Re: sis190

From: Francois Romieu
Date: Thu Jun 16 2005 - 17:46:54 EST

Pascal CHAPPERON <pascal.chapperon@xxxxxxxxxx> :
> # i tried to remove NET_IP_ALIGN :

It works but the headers are not aligned any more. It could be interesting
to know what the smallest required alignment is (i.e
dev_alloc_skb(rx_buf_sz + 2^n); skb_reserve(skb, 2^n); increase n and when
the driver starts receiving again, you found it).

> But :
> Everything failed after 128 packets were received.

Can you give a try at:

Please issue a few packets, say 4 to 8, and check your log after an
ethtool -i eth0. Then wait for the Rx process to get stuck and issue
the same ethtool command. You can probably lower NUM_RX_DESC to 16 or
32 to minimize the output.

> I got a serious headache as i tried to understand how the RX ring works.
> But it is quite too difficult for me now.
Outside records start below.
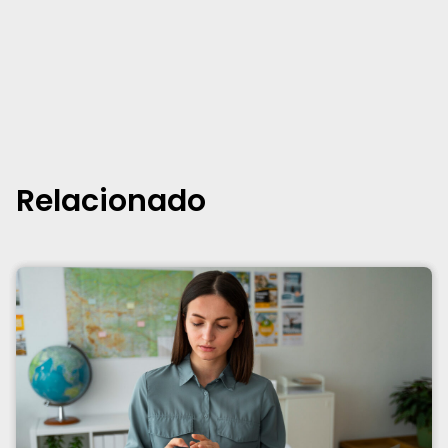
Relacionado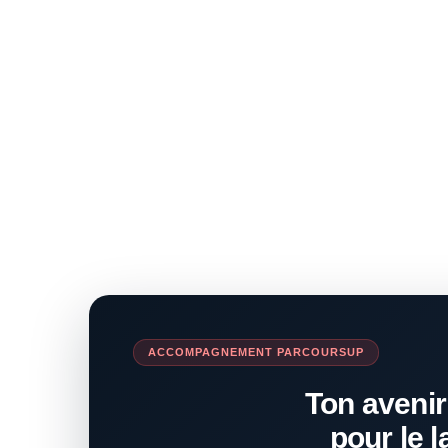
ACCOMPAGNEMENT PARCOURSUP
Ton avenir
pour le l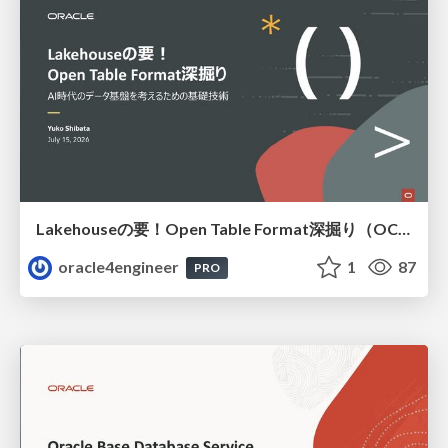
Lakehouseの要！Open Table Format深掘り（OCHaCafe Season 11 #6）
oracle4engineer
1
87
PRO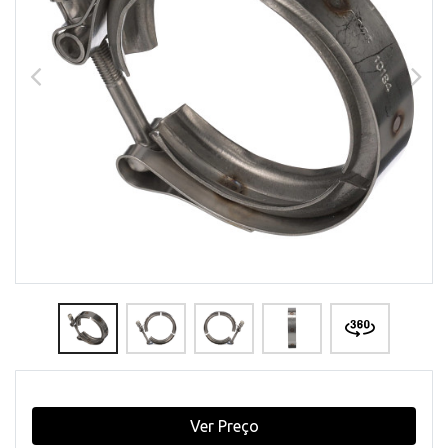
Ver Preço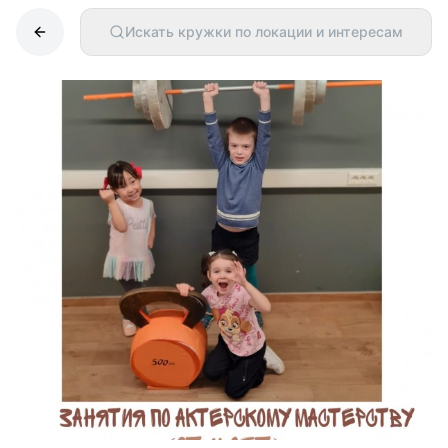
Искать кружки по локации и интересам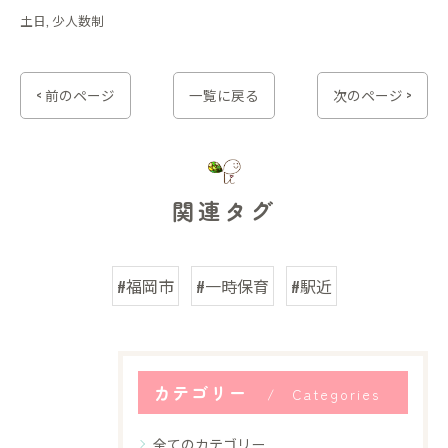
土日
少人数制
< 前のページ
一覧に戻る
次のページ >
関連タグ
#福岡市
#一時保育
#駅近
カテゴリー
Categories
全てのカテゴリー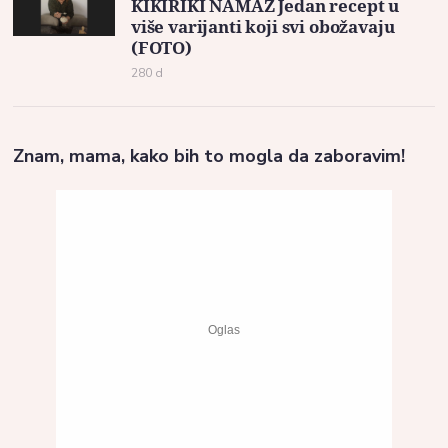
KIKIRIKI NAMAZ Jedan recept u
više varijanti koji svi obožavaju
(FOTO)
280 d
Znam, mama, kako bih to mogla da zaboravim!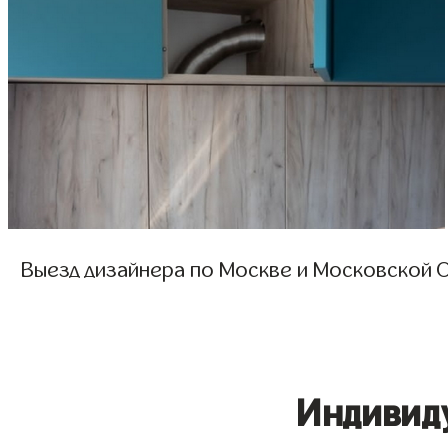
Выезд дизайнера по Москве и Московской О
Индивид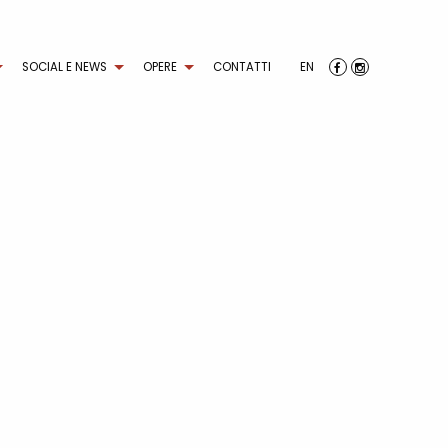
SOCIAL E NEWS
OPERE
CONTATTI
EN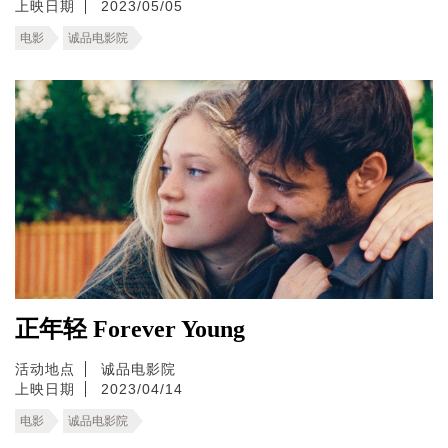
上映日期
2023/05/05
电影
诚品电影院
正年轻 Forever Young
活动地点
诚品电影院
上映日期
2023/04/14
电影
诚品电影院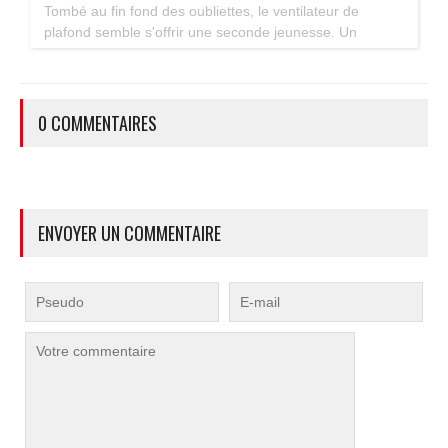
Tombé au fin fond des oubliettes, le ventilateur de
plafond semble s'offrir une seconde jeunesse. Un
accessoire estival pratique pour les maisons bien isolées
qui ne souffrent pas trop de la chaleur...
0 COMMENTAIRES
ENVOYER UN COMMENTAIRE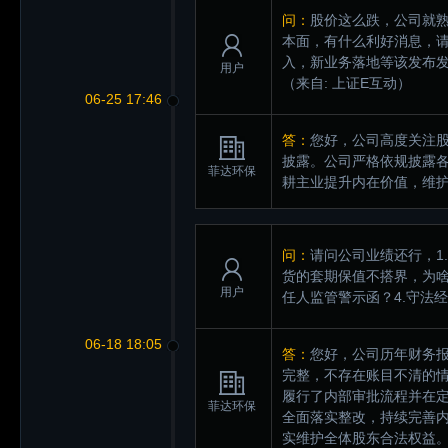
问：
股价这么跌，公司就
本面，有什么利好消息，
入，新业务落地等该发布
用户
（来自: 上证E互动）
06-25 17:46
答：
您好，公司高度关注
披露。公司严格依规披露
菲达环保
耕主业提升内在价值，维
问：
请问公司业绩还行，1
货的套期保值不搭界，为啥
用户
任人监管警示函？4.守法
06-18 18:05
答：
您好，公司历年财务
完整，不存在账目不清的
履行了内部审批流程并在
菲达环保
全面落实整改，持续完善
实维护全体股东合法权益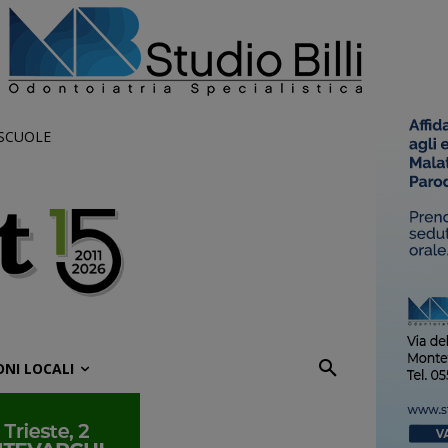
 SCUOLE
ONI LOCALI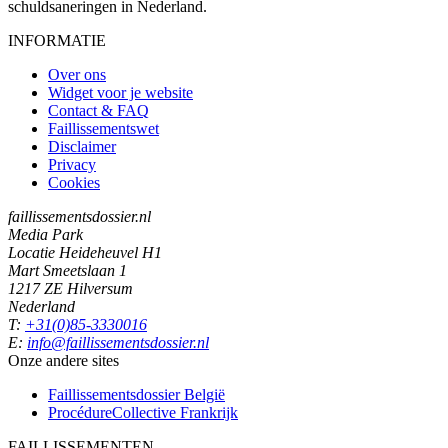
schuldsaneringen in Nederland.
INFORMATIE
Over ons
Widget voor je website
Contact & FAQ
Faillissementswet
Disclaimer
Privacy
Cookies
faillissementsdossier.nl
Media Park
Locatie Heideheuvel H1
Mart Smeetslaan 1
1217 ZE Hilversum
Nederland
T:
+31(0)85-3330016
E:
info@faillissementsdossier.nl
Onze andere sites
Faillissementsdossier
België
ProcédureCollective
Frankrijk
FAILLISSEMENTEN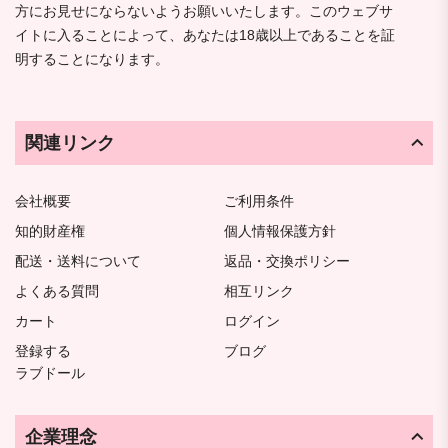
方にお見せにならないようお願いいたします。このウェブサ
イトに入ることによって、あなたは18歳以上であることを証
明することになります。
関連リンク
会社概要
ご利用条件
知的財産権
個人情報保護方針
配送・送料について
返品・交換ポリシー
よくある質問
相互リンク
カート
ログイン
登録する
ブログ
ラブドール
企業理念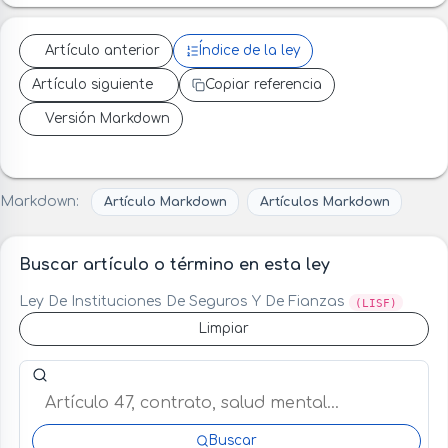
Artículo anterior
Índice de la ley
Artículo siguiente
Copiar referencia
Versión Markdown
Markdown:
Artículo Markdown
Artículos Markdown
Buscar artículo o término en esta ley
Ley De Instituciones De Seguros Y De Fianzas
(LISF)
Limpiar
Buscar artículo o término en esta ley
Buscar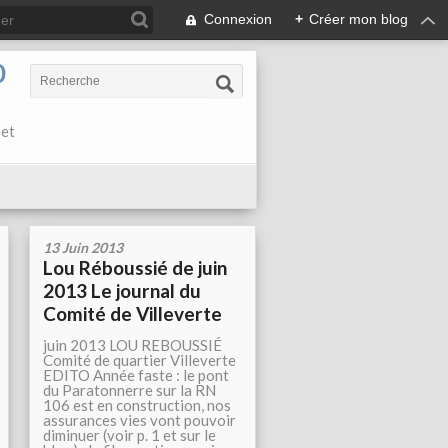
Connexion
+
Créer mon blog
0
 et
13 Juin 2013
Lou Réboussié de juin
2013 Le journal du
Comité de Villeverte
juin 2013 LOU REBOUSSIÉ
Comité de quartier Villeverte
EDITO Année faste : le pont
du Paratonnerre sur la RN
106 est en construction, nos
assurances vies vont pouvoir
diminuer (voir p. 1 et sur le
The last descriptor of the Rx ring is supposed to be marked with an end
of ring indication (see RingEnd). When it is reached, the asic returns to
the start of the ring. The dirty_rx index locates the first entry in the
ring which is a candidate for refilling (assuming its Rx_skbuff entry is
equal to NULL: when a packet passes rx_copybreak, it does not generate a
hole in the ring). cur_rx locates the currently Rx DMAed buffer.
Both dirty_rx and cur_rx are meaningful % the actual number of entries in
the Rx ring, namely NUM_RX_DESC. Since NUM_RX_DESC usually is a power of
two, it is not uncommon to encounter % NUM_RX_DESC or & (NUM_RX_DESC - 1).